[Named joint coordinates]
########################################

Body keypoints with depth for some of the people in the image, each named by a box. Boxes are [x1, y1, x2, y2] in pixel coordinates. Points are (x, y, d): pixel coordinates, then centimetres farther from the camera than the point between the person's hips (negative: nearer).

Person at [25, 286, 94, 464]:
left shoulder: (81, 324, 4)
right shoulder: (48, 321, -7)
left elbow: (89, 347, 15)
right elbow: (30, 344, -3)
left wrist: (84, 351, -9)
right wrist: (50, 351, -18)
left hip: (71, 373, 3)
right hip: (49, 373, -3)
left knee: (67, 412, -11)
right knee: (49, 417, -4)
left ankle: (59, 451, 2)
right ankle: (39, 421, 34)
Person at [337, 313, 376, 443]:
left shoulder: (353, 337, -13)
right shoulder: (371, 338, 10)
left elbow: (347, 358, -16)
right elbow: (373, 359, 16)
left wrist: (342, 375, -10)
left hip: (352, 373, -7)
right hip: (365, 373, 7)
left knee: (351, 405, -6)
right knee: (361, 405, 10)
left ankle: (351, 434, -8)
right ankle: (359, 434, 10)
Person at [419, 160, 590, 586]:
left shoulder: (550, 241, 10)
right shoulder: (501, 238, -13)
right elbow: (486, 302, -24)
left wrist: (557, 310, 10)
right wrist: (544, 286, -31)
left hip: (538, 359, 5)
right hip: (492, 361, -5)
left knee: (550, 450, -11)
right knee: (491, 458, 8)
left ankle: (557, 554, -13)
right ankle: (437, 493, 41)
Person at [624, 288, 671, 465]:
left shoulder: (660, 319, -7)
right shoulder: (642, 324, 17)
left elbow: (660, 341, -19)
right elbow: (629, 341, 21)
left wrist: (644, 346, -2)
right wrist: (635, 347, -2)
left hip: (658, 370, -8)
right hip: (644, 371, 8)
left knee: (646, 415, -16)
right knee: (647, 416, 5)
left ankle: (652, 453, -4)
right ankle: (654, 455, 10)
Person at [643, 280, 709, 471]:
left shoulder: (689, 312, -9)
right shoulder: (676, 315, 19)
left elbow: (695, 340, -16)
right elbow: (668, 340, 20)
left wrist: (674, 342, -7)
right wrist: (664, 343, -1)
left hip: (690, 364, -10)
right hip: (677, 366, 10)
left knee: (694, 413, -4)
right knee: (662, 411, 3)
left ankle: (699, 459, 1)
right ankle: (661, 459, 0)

########################################

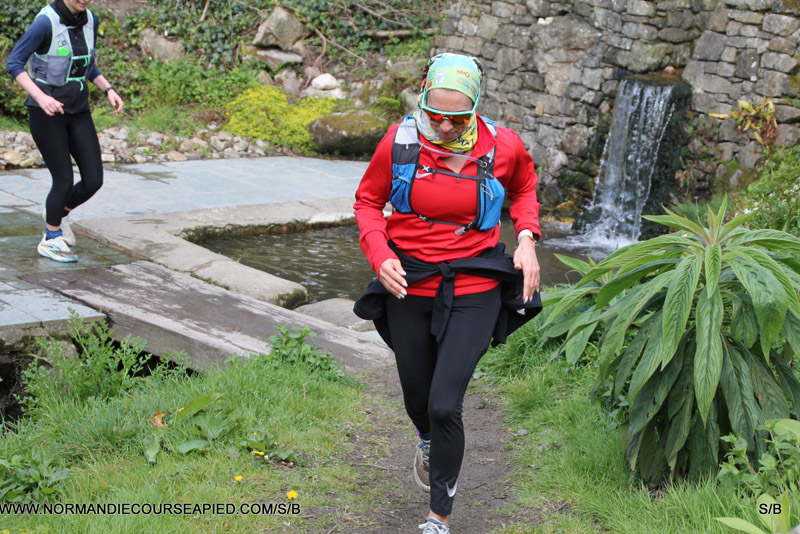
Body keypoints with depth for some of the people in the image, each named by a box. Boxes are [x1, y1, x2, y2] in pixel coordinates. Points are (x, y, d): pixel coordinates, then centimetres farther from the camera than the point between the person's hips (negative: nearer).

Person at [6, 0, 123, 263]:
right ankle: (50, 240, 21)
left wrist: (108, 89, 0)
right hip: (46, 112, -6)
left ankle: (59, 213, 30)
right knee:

########################################

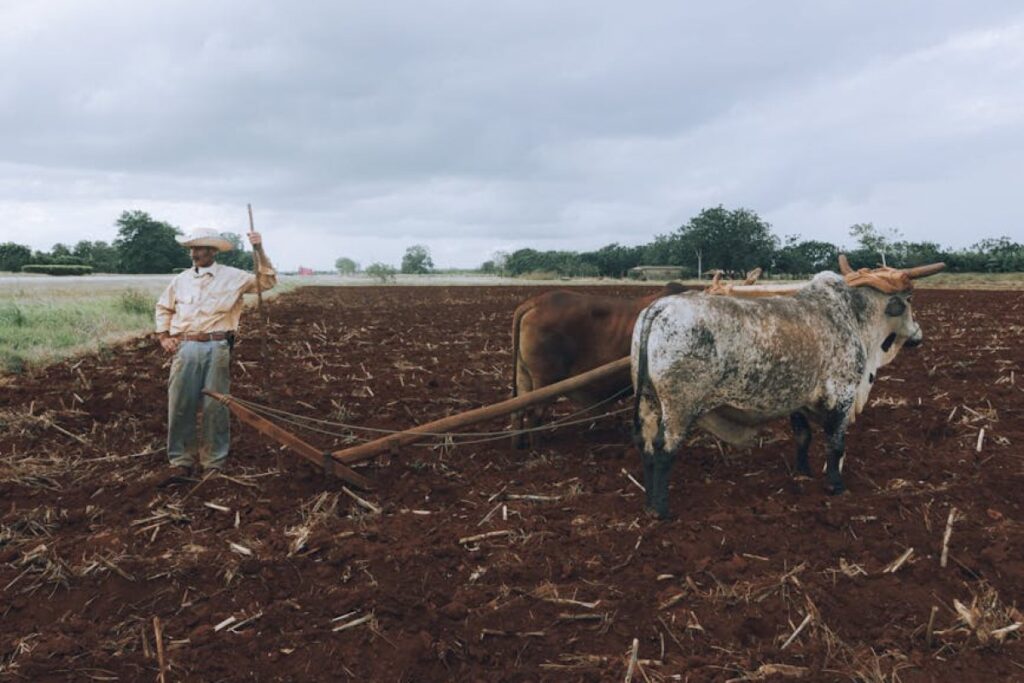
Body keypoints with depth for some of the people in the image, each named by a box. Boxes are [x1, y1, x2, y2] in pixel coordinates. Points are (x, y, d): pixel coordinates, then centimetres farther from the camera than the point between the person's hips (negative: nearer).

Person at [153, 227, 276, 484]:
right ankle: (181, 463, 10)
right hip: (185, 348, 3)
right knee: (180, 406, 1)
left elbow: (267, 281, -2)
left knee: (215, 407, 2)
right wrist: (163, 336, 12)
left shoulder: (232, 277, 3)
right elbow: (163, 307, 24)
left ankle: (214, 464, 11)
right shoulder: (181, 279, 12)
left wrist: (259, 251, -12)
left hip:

########################################

» Required action:
Identify every line in the entries above that contains the word "wrist", and copy each such line in full.

» Output of the task:
left wrist: (84, 351, -9)
right wrist: (50, 351, -18)
left wrist: (342, 375, -10)
left wrist: (557, 310, 10)
right wrist: (544, 286, -31)
left wrist: (644, 346, -2)
right wrist: (635, 347, -2)
left wrist: (674, 342, -7)
right wrist: (664, 343, -1)
left wrist: (108, 89, 0)
right wrist: (163, 336, 12)
left wrist: (259, 251, -12)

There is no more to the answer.